As has now become routine during his campaign rallies, the 84-year-old leader, who faces the stiffest challenge to his 28-year old rule, again vowed to crush mass protests, should any arise following a possible defeat by the opposition.

He said the opposition Movement for Democratic Change was fond of telling lies about his government to justify its electoral defeats.

“You must be prepared to lose,” Mugabe told a handful of his remaining
supporters during his campaign in Nyanga on Wednesday.

“If Zanu wins you must accept it. If you win we will accept, we have accepted it all along while you have been winning in towns, we have never refused. There was never an occasion where we said you did not win.

“But you are fond of telling lies, telling lies such as, ‘They have been
rigging’ he roared.

He added that the MDC brought the language of rigging into Zimbabwean politics.

“There was no language of rigging in this country until the MDC and we know these are the lies they borrow from their masters.”

The veteran leader accused Britain and America of being the authors of
allegations of rigging, arguing the word never existed in the Zimbabwean electoral language.

“Their masters now are saying the elections will not be free and fair. The damn liars, devilish liars they are. They never tell the truth. Never the truth at Number 10 Downing Street; never the truth in Washington. Never ever, they think our people don’t comprehend things. They think our people do not judge them,” Mugabe fumed.

“We have learnt to judge them also. They are liars, damn liars. The whole lot of them,” he said.

“They want to prepare the world to accept their lies that the elections, if we win, will not have been free and fair. But we will go ahead, we will say, ‘Go hang’ and you go hang. We will continue to rule the country what ever happens” he rumbled on.

But despite all his ranting there is overwhelming evidence on the ground that he is not willing to grant his opponents an equal opportunity to run for the highest office.

Just last week, Mugabe revoked a section within the electoral law which barred members of the police, generally perceived to be partisan in his favour, from entering polling stations to assist incapacitated voters.

No explanation has since been proffered to justify the controversial decision, one of the key concessions struck between his party and the opposition during last year’s inter-party negotiations monitored by SADC.

Mugabe has systematically barred the opposition from disseminating their election campaigns through the public media as recommended by the SADC guidelines governing the holding of free and fair elections.

This is apart from barring the opposition until very recently from holding
campaign rallies.

Mugabe threatened to crush any Kenya-style protests by the opposition in the event of his government winning.

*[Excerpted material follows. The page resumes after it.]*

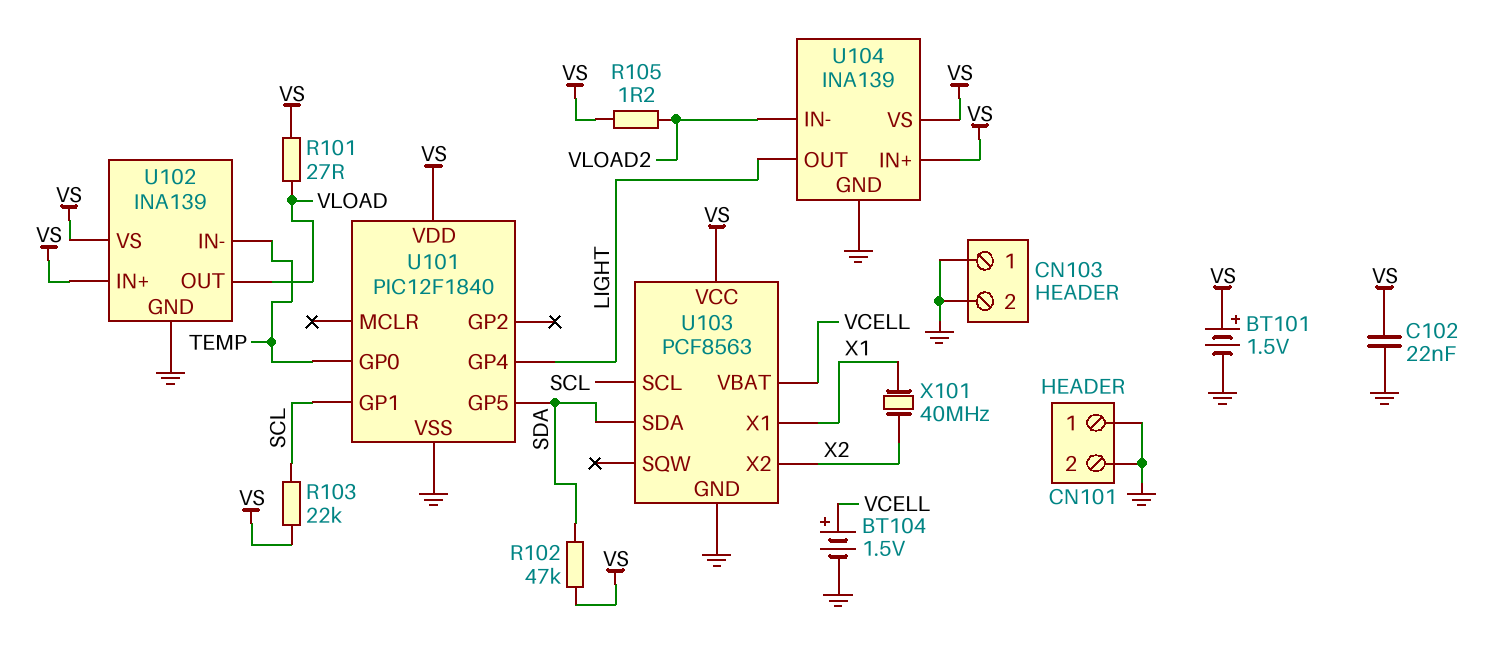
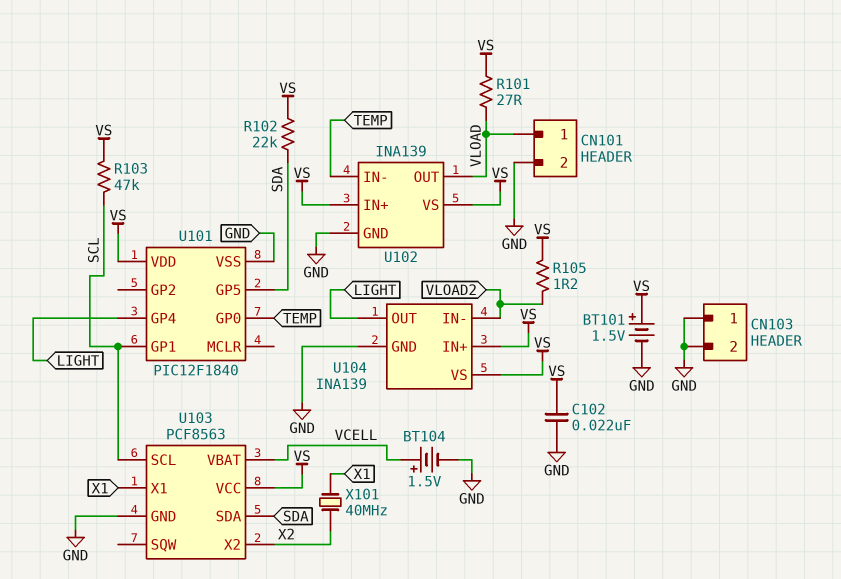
CN101 pin 1: GND -> VLOAD
R102: 47k (SDA, VS) -> 22k (SDA, VS)
R103: 22k (SCL, VS) -> 47k (SCL, VS)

“We hear some of you, Job Sikhala for instance, threatening that if Zanu-PF wins ‘we will resort to the Kenya option’”, Mugabe said.

“Dare you do that and you will regret it. You dare do that. We are not joking. You will regret if you dare do it.”

Sikhala is an official of the breakaway faction of the MDC led by Prof Arthur Mutambara.

Mugabe, who has ruled the ex-British colony since 1980, has been ostracised by the West after allegedly rigging his 2002 re-election and for assaults by his security service on opposition leaders such as Tsvangirai.

Through much of Africa, however, Mugabe is still revered for his role in
bringing an end to the former whites-only regime of Ian Smith as head of the Zanu (Zimbabwe African National Union) guerrilla movement.

As well as a challenge from Tsvangirai, Mugabe is also being taken on by his former finance minister Simba Makoni, who broke ranks with Zanu-PF last month.